## Directions for this task
Copy word for word the part of the case report starting at "Vital signs were" and ending at "brain ischemic disease.".

Wife reported excellent adherence to his warfarin therapy and he had been attending
the monitoring clinic on schedule. His head computed tomography (CT) with contrast
revealed small areas of well-circumscribed low attenuation in the cerebellar hemispheres
bilaterally that were compatible with previous ischemic changes, and magnetic resonance
imaging (MRI) of the brain revealed small foci of restricted diffusion in the corpus
callosum, left consulate gyrus, left thalamus, and right parietal lobe that were consistent
with acute or recent infarcts. Angio-CT of the head and neck showed a short segment
narrowing of the distal V4 segment of the left vertebral artery which was unchanged
from previous evaluations and minimal calcification of the right cervical internal
carotid artery without significant stenosis. Angio-CT of the chest showed no indications
of narrowing, blockage, aneurysm, or plaque accumulation in the pulmonary vessels
or the aorta. Echocardiography was unremarkable except for a mild tricuspid valve
regurgitation and no thrombus was found.
The initial emergency department physical examination revealed a confused, morbidly
obese patient (body mass index: 48) with no paresthesia. His pulses were present from
head to toes and no bruits were auscultated in the carotid and subclavian arteries.
Vital signs were within normal range. There were no arrhythmias or ST changes on the
electrocardiogram. The patient denied sweating, fatigue, chest pain, dyspnea, bruising,
hemoptysis, epistaxis, hematemesis, hematochezia, and hematuria. The patient, although
he was not hypertensive or diabetic, was a morbidly obese, which alone is a risk factor
for accelerated atherosclerosis that could eventually lead to brain ischemic disease.
Imaging and additional tests were done in order to assess this risk factor as a probable
cause of the ischemic disease, but it was not the case. The following lesions were
observed on his trunk and extremities ([Figs. 1] and [2]). When asked about the lesions, he denied pain and previous exposure to heat or
burns in the area. However, he did endorse that the lesions had been there for many
years, but were not present at birth. Additionally, he noted that the lesions were
not sensitive to warm or cold temperatures.

## Data provided
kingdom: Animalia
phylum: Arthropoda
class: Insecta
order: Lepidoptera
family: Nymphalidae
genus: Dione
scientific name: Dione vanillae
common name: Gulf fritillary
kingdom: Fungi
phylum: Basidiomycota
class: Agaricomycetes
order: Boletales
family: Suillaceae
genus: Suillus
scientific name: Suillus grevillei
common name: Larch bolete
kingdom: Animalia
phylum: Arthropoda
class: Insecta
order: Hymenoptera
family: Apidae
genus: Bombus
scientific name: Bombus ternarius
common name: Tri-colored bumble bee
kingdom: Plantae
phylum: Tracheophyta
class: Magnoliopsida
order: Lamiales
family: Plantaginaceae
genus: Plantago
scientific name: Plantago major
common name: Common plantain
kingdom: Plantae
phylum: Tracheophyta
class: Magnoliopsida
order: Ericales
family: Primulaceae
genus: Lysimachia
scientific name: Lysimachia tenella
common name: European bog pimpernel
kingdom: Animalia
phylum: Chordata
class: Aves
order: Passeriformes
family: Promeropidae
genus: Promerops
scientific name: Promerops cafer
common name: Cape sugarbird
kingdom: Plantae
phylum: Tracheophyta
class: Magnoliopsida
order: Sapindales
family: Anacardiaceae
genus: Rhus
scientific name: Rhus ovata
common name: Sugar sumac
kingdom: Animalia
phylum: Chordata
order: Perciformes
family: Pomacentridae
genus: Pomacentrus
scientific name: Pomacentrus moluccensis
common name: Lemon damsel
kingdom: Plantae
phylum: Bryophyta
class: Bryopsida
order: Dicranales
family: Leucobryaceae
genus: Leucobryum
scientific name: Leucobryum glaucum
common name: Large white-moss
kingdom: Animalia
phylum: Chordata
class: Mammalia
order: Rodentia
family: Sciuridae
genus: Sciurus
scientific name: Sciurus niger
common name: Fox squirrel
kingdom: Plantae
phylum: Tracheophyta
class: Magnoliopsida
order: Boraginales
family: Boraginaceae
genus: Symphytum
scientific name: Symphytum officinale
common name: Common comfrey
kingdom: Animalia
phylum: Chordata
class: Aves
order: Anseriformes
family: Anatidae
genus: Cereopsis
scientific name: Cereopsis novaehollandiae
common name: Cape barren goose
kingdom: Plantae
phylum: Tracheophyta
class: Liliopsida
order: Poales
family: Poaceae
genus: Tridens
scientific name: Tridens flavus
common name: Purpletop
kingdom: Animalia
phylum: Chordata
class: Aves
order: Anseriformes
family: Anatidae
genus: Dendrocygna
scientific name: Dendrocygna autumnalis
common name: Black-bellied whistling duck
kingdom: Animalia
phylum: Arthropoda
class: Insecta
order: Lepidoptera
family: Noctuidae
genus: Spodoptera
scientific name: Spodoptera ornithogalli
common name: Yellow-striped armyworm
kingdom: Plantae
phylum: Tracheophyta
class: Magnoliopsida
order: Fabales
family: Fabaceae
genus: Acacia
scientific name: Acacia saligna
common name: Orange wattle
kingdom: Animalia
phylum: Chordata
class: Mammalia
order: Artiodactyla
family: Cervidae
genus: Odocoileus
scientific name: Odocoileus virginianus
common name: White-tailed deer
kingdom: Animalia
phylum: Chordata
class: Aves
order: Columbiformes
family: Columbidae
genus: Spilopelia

## The answer
Vital signs were within normal range. There were no arrhythmias or ST changes on the
electrocardiogram. The patient denied sweating, fatigue, chest pain, dyspnea, bruising,
hemoptysis, epistaxis, hematemesis, hematochezia, and hematuria. The patient, although
he was not hypertensive or diabetic, was a morbidly obese, which alone is a risk factor
for accelerated atherosclerosis that could eventually lead to brain ischemic disease.